=== SELECTED EXTRACT ===
INVESTools’ certificate of incorporation provides that the number of authorized shares of any stock may be increased or decreased by an affirmative vote of a majority of the stockholders entitled to vote thereon. The Board of Directors is authorized to create and issue one or more series of preferred stock and to determine the rights and preferences of each series within the limits set forth in the certificate of incorporation and applicable law.

 

Anti-Takeover Effects.

 

INVESTools is subject to the provisions of Delaware law described below regarding business combinations with interested stockholders.

 

Section 203 of the Delaware General Corporation Law applies to a broad range of business combinations between a Delaware corporation and an interested stockholder. The Delaware law definition of “business combination” includes mergers, sales of assets, issuances of voting stock and certain other transactions. An “interested stockholder” is defined as any person who owns, directly or indirectly, 15% or more of the outstanding voting stock of a corporation.
===
TASK OBJECTIVE
Answer these questions using the INVESTools excerpt above, one answer per line:
1. What vote can increase or decrease the number of authorized shares of any stock?
2. Which section of the Delaware General Corporation Law covers business combinations with an interested stockholder?
3. How much of a corporation's outstanding voting stock must a person own to be an interested stockholder?
=== PROVIDED INFORMATION ===
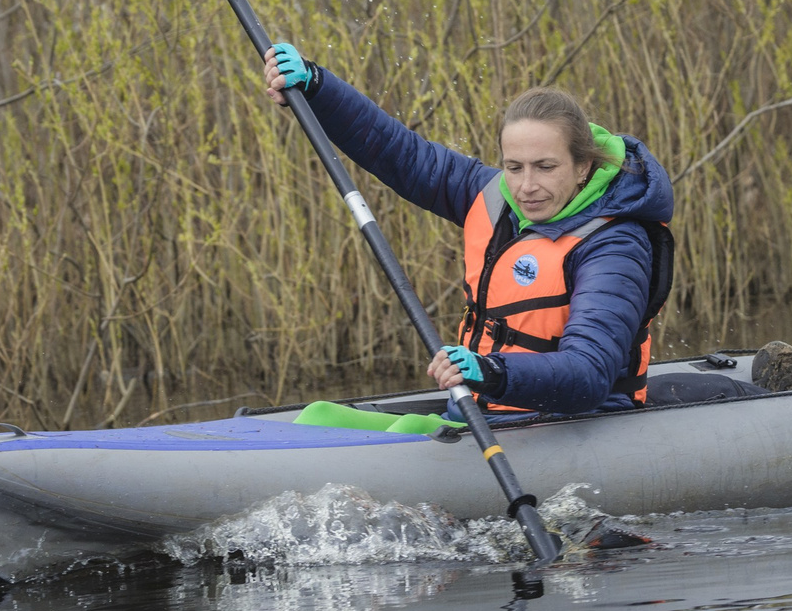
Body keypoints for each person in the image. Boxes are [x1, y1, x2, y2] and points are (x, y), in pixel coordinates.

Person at [262, 43, 672, 417]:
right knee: (319, 415)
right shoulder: (493, 196)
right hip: (485, 410)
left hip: (574, 420)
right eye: (514, 167)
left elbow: (589, 373)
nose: (526, 186)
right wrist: (318, 88)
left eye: (545, 167)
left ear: (583, 167)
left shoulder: (615, 246)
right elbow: (399, 152)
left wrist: (491, 371)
===
EXERCISE OUTPUT
1. An affirmative vote of a majority of the stockholders entitled to vote thereon.
2. Section 203.
3. 15% or more, owned directly or indirectly.